In the East Village of Manhattan, a survey found that cyclists spend about $20 more per week on retail than drivers. Another study in Portland, Oregon found that cyclists spend less money per trip to grocery and retail stores, but make more trips than drivers, and end up spending at least as much, if not more than drivers on a monthly basis.
The Great Springs Project
The Great Springs Project, based in Austin, Texas, recently submitted their economic benefits report for a proposed 100-mile pedestrian and bike trail. The proposed project would span from the Alamo in San Antonio to Austin, the Capitol.. According to the report, this project could generate just north of $55 million in economic, health, and environmental benefits.

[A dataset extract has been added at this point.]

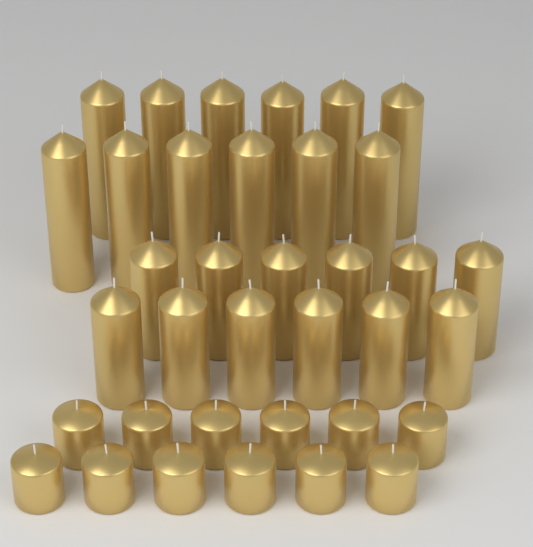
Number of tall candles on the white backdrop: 12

The Great Springs Project also anticipates that more than 10,000 walkers, runners, and cyclists would use this trail on a daily basis for exercise, leisure, and even to travel to different areas of their community without their car!
The Manhattan Greenway
Manhattan is currently home to the Hudson River Greenway, the country’s most used bike path. That probably isn’t too much of a surprise seeing as Manhattan is the most populated city in the United States. It’s so popular though, that in April, Mayor de Blasio committed $723 million to finishing the greenway so that it will circle the entire island. While the expected completion date is set for 2029, having funding committed to the project is certainly a step in the right direction.

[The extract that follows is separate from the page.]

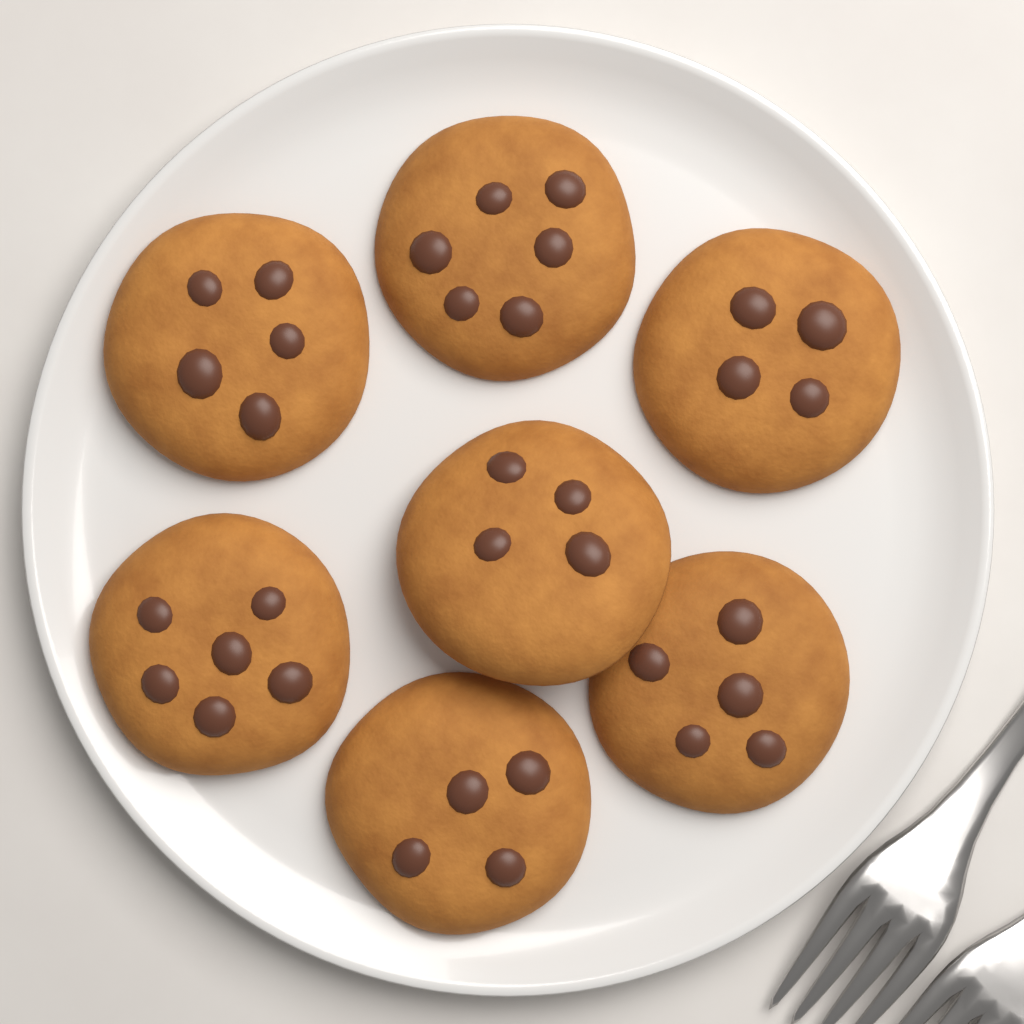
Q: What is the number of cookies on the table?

You can also find a 26-mile greenway across the river in Brooklyn. There are similar spaces in other New York City boroughs including Queens, Staten Island, and the Bronx. These projects are all in addition to the $1.7 billion dollar bill passed in 2019 to add 250 miles of protected bike lanes, 150 miles of dedicated bike lanes, and a million square feet of new pedestrian space in New York City. New York’s commitment to investing in this kind of infrastructure is clear, and should serve as an example for other cities throughout the United States.